I’m guessing that this older male colleague doesn’t seek out his younger male colleagues, compliment them, ask them out for a drink, and make comments on their ID pass photo.
You are in a difficult position because this is the workplace and you can’t easily tell a bothersome older male colleague to leave you alone.
This colleague shows signs of being more than just slightly bothersome though. The latest incident - in which he clearly made a thinly-veiled accusation of lying - shows that he is not a decent man. The comment he made about you in front of another colleague shows that he will seek to undermine you and trash your reputation given a chance.
I think you need to be on your guard. Women who live alone often find themselves targeted for unwanted attention by a male neighbour who feels entitled to their time and attention. There’s plenty of threads on here with examples. Those kinds of men are likely to do the same in the workplace.
Don’t spend any time alone with him. I’d be surprised if him suddenly appearing when you were alone and on your way to your office was actually a coincidence.
If your employer has HR policies on workplace behaviour, familiarise yourself with them. Make a written note of every interaction he has with you, so that you’ve got a record in case he decides to punish your lack of interest in him by making an unfounded complaint against you. If you’ve got a confidential employee support service in your workplace, get in touch with them. Hopefully he’ll leave you alone, but at some point you may need to have a confidential word with your line manager or trade union rep if you have one. If you’re not a member of a union, I’d suggest joining one now in case this escalates in the future.

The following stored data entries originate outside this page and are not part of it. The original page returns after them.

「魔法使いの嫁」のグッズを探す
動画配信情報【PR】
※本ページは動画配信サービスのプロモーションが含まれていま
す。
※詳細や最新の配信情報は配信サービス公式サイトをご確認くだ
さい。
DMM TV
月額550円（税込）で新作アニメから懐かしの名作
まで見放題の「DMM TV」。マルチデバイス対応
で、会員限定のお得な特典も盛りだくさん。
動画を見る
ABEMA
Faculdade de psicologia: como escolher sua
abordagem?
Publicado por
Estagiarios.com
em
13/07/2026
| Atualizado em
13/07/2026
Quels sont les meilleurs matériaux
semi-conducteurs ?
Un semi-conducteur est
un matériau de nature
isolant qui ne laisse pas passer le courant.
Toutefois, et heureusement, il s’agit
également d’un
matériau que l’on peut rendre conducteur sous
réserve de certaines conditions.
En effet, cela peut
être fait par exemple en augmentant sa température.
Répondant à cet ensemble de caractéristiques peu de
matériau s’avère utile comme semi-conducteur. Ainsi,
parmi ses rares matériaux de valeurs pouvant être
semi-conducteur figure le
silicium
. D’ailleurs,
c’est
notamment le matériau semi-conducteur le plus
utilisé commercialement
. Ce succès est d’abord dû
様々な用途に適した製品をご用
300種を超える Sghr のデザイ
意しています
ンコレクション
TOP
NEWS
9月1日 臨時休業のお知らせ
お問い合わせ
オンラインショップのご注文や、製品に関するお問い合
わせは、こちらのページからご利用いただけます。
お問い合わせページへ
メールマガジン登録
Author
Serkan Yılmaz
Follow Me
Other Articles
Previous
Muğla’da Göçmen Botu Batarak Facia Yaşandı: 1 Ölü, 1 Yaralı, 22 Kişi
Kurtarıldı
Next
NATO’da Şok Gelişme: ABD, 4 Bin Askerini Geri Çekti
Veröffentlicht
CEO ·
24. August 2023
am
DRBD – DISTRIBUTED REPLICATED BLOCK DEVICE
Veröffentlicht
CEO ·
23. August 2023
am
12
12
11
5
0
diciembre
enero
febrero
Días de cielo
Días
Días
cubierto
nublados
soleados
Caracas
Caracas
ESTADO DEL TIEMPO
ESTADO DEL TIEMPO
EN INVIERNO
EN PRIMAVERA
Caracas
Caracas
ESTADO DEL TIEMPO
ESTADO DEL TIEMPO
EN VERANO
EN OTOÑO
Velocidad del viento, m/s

There’s been quite a few “you’re making a fuss about nothing” comments on this thread. There have also been several posters pointing out the red flags. Your sense of confusion and discomfort with his behaviour, which is why you posted, is because of those red flags. He is pursuing you, and using “plausible deniability” tactics in the way he’s approaching his pursuit of you, so that people will side with him rather than you if this escalates / goes ‘public’ in the future.
And if anyone says “aww, he’s just being friendly, you’re being mean/ precious / whatever OP”, I refer back to my first para. Is he behaving in this way to younger male colleagues? I very much doubt it.